Decision on acceptance of Proposal for

  • Motor, Individual Health, Personal Accident and other personal lines of insurance – within 3 days of submission
  • Fire, Marine, Engineering and other commercial lines of insurance – within 7 days of submission
  • Issuance of policies within 7 days of acceptance of premium
  • Issuance of Renewal Notice 15 days before expiry of policy.
  • Effecting changes in the policy will be completed within 10 days.
  • Appoint Surveyor / Investigator within 48 hours of intimation of claim. On holidays / weekends / and after office hours, to enable the customers to access the web-site at or Toll Free helpline no. 1800 11 8485 of the Company for any guidance and assistance in the appointment of surveyor.
  • Decide claims on Personal Lines and Retail Insurances within 15 days and on Commercial Line Insurances within 30 days of receipt of required documents / clarifications.

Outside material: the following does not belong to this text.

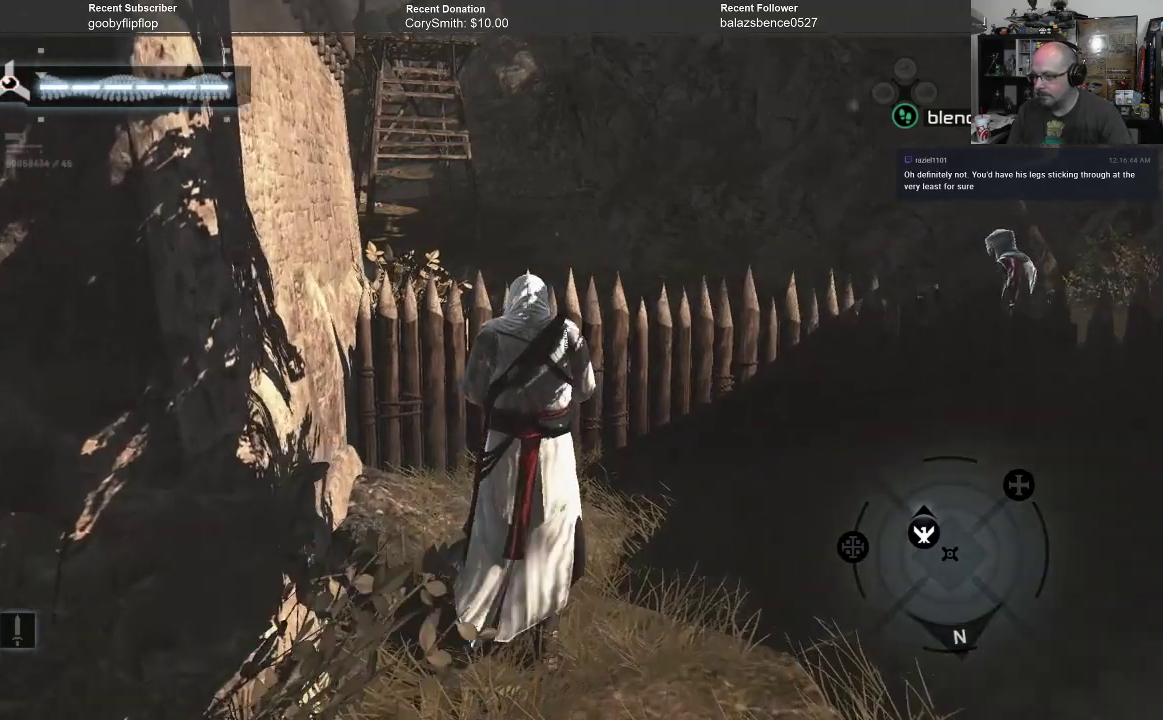
{"buttons": ["A"], "left_stick": "up", "right_stick": "center", "events": []}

  • Provide claim status to the customers within 3 days of request to the company.
  • Make payment of claim within 3 days of receipt of discharge voucher..
  • Inform the customer within 30 days of receipt of required documents if the claim is not admissible.
  • Register grievance on the same day / monitor the grievances registered on Integrated Grievance Management System (IGMS), provide acknowledgement within 3 days and resolve the grievance within 14 days of receipt.
  • Continue to develop a dedicated, sensitized, empowered and professional workforce for efficient execution of roles assigned to them.

This Charter is a summary of what Oriental Insurance Company proposes to offer to the citizens. The charter does not in any way become a part of the policy conditions or policy contract of the customers of OIC or the conditions of service of the workforce of the company. (Impact of this Charter on Customer Service shall be evaluated periodically and wherever found necessary, introduction of requisite penalty provisions in cases of non-compliance of timelines shall be examined for the sake of adding to efficacy of the Charter.)